Do the FADP and GDPR apply simultaneously to my Swiss company?
It depends on your activity. If you process data of EU residents (customers, partners, prospects), the GDPR applies to that processing, regardless of whether your company is in Switzerland. The FADP applies to all processing of data relating to persons in Switzerland. In practice, many Swiss companies must comply with both frameworks. The good news is that they are broadly aligned and a well-constructed compliance policy covers both, provided the few differences are taken into account (sanctions, DPO, notification deadlines).
Does the European AI Act concern companies based in Switzerland?
The EU AI Act does not apply directly in Switzerland, which is not an EU member. However, if your company places AI systems on the European market, or if your systems produce effects on people in the EU, the rules of the AI Act may concern you. Furthermore, Switzerland has signed the Council of Europe Convention on AI (March 2025), whose ratification will introduce complementary obligations, in particular for high-risk AI systems.
How do you choose an AI provider that complies with the FADP?

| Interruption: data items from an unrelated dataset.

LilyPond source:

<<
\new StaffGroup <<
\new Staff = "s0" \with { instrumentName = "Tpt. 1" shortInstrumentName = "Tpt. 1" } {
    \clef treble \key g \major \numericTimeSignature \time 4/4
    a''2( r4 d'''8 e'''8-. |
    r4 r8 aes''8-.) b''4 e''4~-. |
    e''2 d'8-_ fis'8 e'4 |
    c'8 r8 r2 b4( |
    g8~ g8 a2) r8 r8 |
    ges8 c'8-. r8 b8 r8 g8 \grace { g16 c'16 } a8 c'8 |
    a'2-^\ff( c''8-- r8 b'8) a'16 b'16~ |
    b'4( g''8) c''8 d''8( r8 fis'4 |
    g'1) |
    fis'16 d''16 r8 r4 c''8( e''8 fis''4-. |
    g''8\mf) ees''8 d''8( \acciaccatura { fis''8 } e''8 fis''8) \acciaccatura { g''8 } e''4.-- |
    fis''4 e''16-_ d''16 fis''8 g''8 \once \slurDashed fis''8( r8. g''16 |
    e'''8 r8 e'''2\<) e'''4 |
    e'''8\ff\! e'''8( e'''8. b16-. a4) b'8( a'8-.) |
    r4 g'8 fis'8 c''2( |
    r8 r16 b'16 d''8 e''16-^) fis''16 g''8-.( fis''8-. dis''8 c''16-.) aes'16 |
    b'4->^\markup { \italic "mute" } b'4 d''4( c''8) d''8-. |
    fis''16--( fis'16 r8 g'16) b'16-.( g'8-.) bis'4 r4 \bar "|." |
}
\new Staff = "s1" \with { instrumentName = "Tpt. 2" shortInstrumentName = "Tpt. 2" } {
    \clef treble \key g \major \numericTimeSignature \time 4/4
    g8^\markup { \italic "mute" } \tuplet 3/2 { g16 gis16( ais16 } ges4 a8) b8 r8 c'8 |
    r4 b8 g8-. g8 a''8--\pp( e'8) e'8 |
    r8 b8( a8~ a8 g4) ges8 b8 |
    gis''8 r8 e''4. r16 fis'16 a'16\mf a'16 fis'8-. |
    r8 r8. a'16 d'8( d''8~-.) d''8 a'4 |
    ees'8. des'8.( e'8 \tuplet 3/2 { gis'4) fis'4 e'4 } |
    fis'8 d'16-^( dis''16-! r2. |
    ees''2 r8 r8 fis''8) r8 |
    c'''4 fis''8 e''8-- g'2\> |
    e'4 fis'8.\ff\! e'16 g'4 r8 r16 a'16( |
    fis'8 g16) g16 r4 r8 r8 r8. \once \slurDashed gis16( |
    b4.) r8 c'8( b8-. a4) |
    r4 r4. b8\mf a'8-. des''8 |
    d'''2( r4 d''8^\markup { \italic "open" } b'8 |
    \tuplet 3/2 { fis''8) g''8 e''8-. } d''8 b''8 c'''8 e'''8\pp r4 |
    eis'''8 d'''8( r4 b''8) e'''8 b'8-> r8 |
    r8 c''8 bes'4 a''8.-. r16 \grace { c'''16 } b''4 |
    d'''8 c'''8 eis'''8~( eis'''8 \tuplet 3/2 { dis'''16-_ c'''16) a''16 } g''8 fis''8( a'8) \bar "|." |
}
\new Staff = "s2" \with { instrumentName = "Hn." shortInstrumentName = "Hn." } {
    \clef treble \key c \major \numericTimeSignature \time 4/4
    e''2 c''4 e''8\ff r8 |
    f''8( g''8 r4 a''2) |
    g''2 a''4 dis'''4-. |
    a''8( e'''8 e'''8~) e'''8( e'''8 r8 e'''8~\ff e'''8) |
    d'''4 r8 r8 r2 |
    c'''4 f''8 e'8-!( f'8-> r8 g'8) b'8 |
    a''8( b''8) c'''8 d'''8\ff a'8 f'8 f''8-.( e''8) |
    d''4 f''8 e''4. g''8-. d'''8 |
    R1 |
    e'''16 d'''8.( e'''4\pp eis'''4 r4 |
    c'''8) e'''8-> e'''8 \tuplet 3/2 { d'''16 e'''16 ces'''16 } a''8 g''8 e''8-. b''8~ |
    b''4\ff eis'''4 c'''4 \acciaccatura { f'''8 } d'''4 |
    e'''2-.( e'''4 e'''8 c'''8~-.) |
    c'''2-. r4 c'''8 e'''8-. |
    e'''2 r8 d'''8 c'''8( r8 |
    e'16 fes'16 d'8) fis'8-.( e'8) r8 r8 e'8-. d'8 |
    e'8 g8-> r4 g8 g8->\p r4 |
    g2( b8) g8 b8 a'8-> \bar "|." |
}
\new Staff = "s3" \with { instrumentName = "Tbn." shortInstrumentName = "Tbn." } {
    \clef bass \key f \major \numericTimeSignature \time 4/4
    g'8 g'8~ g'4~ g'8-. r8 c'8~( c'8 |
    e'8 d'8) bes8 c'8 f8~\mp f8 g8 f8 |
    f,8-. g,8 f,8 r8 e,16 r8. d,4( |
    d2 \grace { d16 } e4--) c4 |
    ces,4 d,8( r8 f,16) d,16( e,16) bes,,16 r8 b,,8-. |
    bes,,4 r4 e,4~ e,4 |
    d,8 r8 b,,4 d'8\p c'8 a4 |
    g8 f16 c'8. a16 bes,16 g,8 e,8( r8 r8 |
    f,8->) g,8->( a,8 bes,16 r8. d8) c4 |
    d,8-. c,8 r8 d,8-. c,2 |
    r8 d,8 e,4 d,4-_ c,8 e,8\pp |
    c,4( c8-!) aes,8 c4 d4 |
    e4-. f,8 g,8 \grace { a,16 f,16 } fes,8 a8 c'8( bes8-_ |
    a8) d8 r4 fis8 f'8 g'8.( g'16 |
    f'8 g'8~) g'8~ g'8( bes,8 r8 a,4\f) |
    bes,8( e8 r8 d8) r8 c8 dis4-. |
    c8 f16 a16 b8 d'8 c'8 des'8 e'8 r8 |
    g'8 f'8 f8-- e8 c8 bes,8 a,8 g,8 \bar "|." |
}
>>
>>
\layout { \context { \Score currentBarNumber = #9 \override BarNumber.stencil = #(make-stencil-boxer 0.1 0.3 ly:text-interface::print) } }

Three main criteria: data location (prefer servers in Switzerland or the EU/EEA to avoid unregulated international transfers), data reuse policy (does the provider use your data to train its models? If so, on what legal basis?), and contractual transparency (can the provider supply a sub-processor register, a DPA, documented security guarantees?). Open-source models deployed on your own infrastructure or on European infrastructure generally provide the best answer to all three criteria.
Does the FADP apply to open-source AI models deployed internally?
Yes. The FADP applies to the data controller, i.e. your company, regardless of the nature of the model (open source or proprietary, hosted internally or by a third party). If your open-source model processes personal data, all FADP obligations apply: information, minimisation, security, DPIA if high risk, etc. The advantage of open source deployed internally is precisely that it gives you full control over the data and eliminates the risk of an unwanted transfer to a third party.